Scalability: Four SSDs

So far these numbers look great, but I/O to one SSD is not much, so I wanted to understand how things scale. By running the same tests with the same parameters but using four drives concurrently, one would hope we get linear scaling.

Here we start to see some gaps:

  • The userspace NVMe driver has scaled pretty linearly from 6.8GB/s to 27.2GB/s.

  • The io_uring driver has plateaued at under half the bandwidth.

  • Only as we get up to 128KB blocks io_uring manages to catch up.

  • Out of the box, io_uring spun up 4 SQPOLL threads in the kernel, but changing things to share a single thread did not help.

  • Needless to say, having four threads polling full-time was eating much more CPU than my userspace driver.

Latency

The Typical submit latency of my userspace driver was measured at 1-2µs. For io_uring in default mode, typical submit latency is much higher, measured at 13µs, certainly higher than my driver but not as bad as I expected.

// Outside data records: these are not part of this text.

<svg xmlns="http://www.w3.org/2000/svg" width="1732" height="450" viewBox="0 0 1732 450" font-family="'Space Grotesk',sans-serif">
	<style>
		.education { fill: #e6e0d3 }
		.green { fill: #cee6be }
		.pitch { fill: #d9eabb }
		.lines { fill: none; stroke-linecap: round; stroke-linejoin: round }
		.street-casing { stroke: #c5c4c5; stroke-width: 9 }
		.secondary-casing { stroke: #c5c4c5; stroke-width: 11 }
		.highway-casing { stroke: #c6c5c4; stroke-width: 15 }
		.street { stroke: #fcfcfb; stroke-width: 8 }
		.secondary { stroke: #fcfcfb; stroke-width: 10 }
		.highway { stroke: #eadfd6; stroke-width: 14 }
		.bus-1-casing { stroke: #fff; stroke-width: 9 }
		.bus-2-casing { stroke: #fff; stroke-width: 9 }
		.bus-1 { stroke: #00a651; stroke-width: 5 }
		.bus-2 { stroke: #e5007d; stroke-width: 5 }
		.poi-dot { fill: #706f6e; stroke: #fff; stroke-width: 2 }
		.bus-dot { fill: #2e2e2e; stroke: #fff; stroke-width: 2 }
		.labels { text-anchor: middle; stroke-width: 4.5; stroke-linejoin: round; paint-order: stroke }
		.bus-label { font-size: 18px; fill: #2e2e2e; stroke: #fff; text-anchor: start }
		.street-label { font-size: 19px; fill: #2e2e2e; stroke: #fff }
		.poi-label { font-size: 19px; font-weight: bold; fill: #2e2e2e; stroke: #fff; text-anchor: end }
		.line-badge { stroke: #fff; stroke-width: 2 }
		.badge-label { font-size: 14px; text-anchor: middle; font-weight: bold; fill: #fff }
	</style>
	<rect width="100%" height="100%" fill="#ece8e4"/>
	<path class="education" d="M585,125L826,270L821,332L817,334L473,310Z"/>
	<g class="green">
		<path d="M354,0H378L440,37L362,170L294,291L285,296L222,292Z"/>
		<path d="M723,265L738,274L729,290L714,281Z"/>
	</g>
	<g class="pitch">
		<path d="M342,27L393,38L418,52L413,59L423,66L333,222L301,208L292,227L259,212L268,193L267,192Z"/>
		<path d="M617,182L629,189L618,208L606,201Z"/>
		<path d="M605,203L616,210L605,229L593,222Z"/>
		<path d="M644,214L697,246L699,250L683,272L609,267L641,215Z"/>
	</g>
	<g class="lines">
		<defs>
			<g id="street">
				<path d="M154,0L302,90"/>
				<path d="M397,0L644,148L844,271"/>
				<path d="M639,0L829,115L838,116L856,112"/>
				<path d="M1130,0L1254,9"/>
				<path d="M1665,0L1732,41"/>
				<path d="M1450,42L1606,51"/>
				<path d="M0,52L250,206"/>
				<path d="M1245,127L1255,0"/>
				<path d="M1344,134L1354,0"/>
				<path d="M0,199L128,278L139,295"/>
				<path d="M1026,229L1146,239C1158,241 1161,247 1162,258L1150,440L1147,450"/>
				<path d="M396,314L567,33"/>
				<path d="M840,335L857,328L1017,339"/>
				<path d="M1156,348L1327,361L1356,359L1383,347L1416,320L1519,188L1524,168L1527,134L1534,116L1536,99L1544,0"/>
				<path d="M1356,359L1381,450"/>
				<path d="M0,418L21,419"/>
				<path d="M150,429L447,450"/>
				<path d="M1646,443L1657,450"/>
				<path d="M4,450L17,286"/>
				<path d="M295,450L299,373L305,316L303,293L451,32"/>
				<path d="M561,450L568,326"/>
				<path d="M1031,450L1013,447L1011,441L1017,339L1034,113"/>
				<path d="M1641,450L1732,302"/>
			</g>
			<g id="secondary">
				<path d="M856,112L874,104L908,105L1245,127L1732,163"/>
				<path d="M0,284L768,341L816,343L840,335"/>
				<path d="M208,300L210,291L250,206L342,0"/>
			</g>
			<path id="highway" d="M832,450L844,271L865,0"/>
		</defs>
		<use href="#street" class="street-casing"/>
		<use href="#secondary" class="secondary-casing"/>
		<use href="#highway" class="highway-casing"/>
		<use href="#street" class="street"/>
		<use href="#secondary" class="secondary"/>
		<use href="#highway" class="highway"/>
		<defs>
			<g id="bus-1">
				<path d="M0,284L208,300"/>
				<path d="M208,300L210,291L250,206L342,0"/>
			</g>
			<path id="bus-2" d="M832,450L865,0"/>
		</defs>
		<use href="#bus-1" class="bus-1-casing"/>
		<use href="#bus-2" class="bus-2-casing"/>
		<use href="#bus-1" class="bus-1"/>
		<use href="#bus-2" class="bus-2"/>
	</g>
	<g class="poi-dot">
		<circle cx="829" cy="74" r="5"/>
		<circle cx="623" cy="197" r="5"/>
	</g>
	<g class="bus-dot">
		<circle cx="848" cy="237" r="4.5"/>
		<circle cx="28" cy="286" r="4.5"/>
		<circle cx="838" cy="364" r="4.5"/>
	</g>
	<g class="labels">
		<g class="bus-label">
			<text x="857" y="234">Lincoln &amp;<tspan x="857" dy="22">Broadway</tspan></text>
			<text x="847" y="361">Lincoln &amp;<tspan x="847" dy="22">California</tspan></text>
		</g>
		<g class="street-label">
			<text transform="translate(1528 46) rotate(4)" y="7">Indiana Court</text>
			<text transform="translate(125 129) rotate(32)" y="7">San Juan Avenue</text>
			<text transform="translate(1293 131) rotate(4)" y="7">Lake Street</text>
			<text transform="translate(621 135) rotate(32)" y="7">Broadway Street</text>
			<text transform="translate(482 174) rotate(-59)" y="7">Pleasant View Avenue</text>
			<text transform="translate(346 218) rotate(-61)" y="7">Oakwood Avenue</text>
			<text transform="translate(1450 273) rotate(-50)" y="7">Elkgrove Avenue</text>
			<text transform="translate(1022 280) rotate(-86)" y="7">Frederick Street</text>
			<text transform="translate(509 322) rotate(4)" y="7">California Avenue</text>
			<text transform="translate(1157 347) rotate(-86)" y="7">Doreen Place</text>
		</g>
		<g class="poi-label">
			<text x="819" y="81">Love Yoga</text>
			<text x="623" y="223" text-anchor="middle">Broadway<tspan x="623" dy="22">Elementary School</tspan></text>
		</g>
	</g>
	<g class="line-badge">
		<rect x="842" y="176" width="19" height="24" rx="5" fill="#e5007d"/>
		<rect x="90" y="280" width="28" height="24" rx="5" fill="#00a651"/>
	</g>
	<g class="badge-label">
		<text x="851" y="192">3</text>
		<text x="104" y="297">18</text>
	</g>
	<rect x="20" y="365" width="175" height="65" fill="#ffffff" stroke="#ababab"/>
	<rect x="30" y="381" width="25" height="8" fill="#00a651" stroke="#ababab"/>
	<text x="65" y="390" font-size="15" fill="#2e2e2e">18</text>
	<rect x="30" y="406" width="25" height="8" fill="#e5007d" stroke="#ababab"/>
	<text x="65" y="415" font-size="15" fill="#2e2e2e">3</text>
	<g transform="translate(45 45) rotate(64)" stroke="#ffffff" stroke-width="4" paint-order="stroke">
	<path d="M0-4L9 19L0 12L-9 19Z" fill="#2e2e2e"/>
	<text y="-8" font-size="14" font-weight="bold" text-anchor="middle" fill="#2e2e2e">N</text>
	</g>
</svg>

Things are looking up with IORING_SETUP_SQPOLL mode. Latency dropped to 1-2µs, on par with the userspace driver. However, this isn't all magic, as noted below.

Negative impact of IORING_SETUP_SQPOLL mode

Using IORING_SETUP_SQPOLL dedicates an entire kernel iou-sqp-* thread that spins burning an additional CPU core in order to achieve the lower latency and improved performance. On machines with high core counts this overhead may be acceptable, but a large amount of potential compute throughput is still being wasted. On machines with a lower ratio of CPU count to SSD bandwidth, such as an I/O monster with 8 fast SSDs and 16 vCPUs, it will likely be unacceptable.

Conclusion

If all you are doing are large reads and writes with block sizes 64K+, then io_uring gives you all you need with out-of-the-box APIs. If, however, you expect to perform a lot of smaller I/Os in the 4K-32K range, then even with io_uring you need to tweak your setup and use more of the advanced options that are supported. If you can manage all your I/O with a fixed buffer pool then register_buffers() is the way to go. The fact that it did not scale well to multiple SSD means performance is still left on the table.

It may be possible to further improve the io_uring results by batching requests etc. but then you start coupling more of your application to the I/O framework to get the desired performance. Sometimes it is nice to know that even just basic I/O submission is fast.

So what does this mean for Floe?

We have two different I/O patterns to be concerned about. In the first case, larger random I/Os throughout a large memory map, the io_uring approach will give us reasonable performance and more if we dedicate some kernel polling threads but we can't saturate the drives.

The second case demands a lot of small I/Os but typically these will require decompressing from I/O buffers to elsewhere in memory, so utilising register_buffers() is a feasible approach to getting the performance we require but will still require dedicating extra cores to submission polling along with further investigation to see if we continue to improve things.

It's sad to let go of code you've have used for many years and that can still hold its own against the intense development that has taken place in the Linux kernel over the last decade, but that gap has now closed enough that the simplicity of using an off-the-shelf implementation vs a custom one is worth it for our application.

What's your take?

Given the performance you can now get out of io_uring are there any use cases for userspace drivers either home grown or something like the Intel SPDK anymore?

Have you struggled maxing out multiple drives and can more performance be obtained out of io_uring without using kernel side submission polling? I wonder if I'm still missing something here or not.